Data querying is a critical component of most applications. With the advance of rich client-driven Ajax applications and document oriented databases, new querying techniques are needed, and Resource Query Language (RQL) defines a very simple but extensible query language specifically designed to work within URIs and query for collections of resources. The NoSQL movement is opening the way for a more modular approach to databases, and separating out modeling, validation, and querying concerns from storage concerns, but we need new querying approaches to match more modern architectural design.

RQL

RQL simply consists of named operators that take a set of arguments and syntactically follows the standard parenthesis’s-based call syntax used by most modern languages (JavaScript, Java, C, PHP, Python, etc) as prefix notation operators. Everything in RQL can be expressed as a set of these operators by nesting and sequencing them. Nothing needs to be altered to add new operators. The only additional syntax in RQL are comparisons that are simply sugar or shorthand for basic RQL operators, and thus do not introduce any parsing or execution complexities. For example, to express a query for all the resources where the rating equals 5 and the price is less than 10:

and(eq(rating,5),lt(price,10))

Records taken from a collection
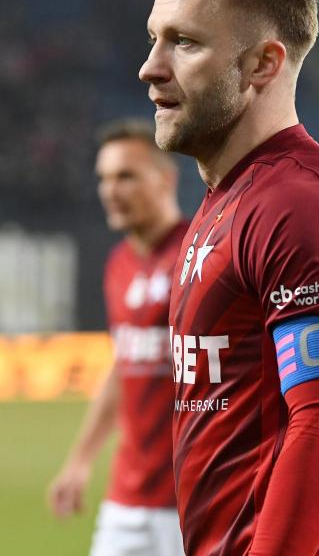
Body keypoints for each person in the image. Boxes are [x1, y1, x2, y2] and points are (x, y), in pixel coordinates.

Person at [138, 0, 319, 556]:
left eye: (184, 42)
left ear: (263, 64)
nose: (151, 66)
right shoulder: (234, 195)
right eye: (154, 38)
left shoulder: (297, 204)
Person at [48, 119, 187, 556]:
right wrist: (80, 460)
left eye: (126, 176)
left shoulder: (199, 254)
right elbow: (124, 368)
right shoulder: (119, 264)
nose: (111, 191)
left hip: (193, 499)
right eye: (104, 178)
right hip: (126, 499)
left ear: (166, 179)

▸ **WHAT THIS TASK INVOLVES**
Carry the Resource Query Language text above forward from the example query that closes it.

▸ **REPLY TO THE TASK**
RQL is specifically designed for the web, using URI appropriate delimiters, and using URI character encoding for all text/string values. It provides a shorthand or sugar for certain operators that makes RQL a completely compatible superset of the default form encoding, application/x-www-urlencoded, as well as Feed Item Query Language (FIQL). The example above could alternately be written in RQL as:

rating=5&price=lt=10

This syntax makes it easy to use RQL with existing forms and query processors. The documentation in the RQL git repository contains many more details about the defined operators and syntax. Let’s look at more of the motivation for RQL.

What’s wrong with SQL?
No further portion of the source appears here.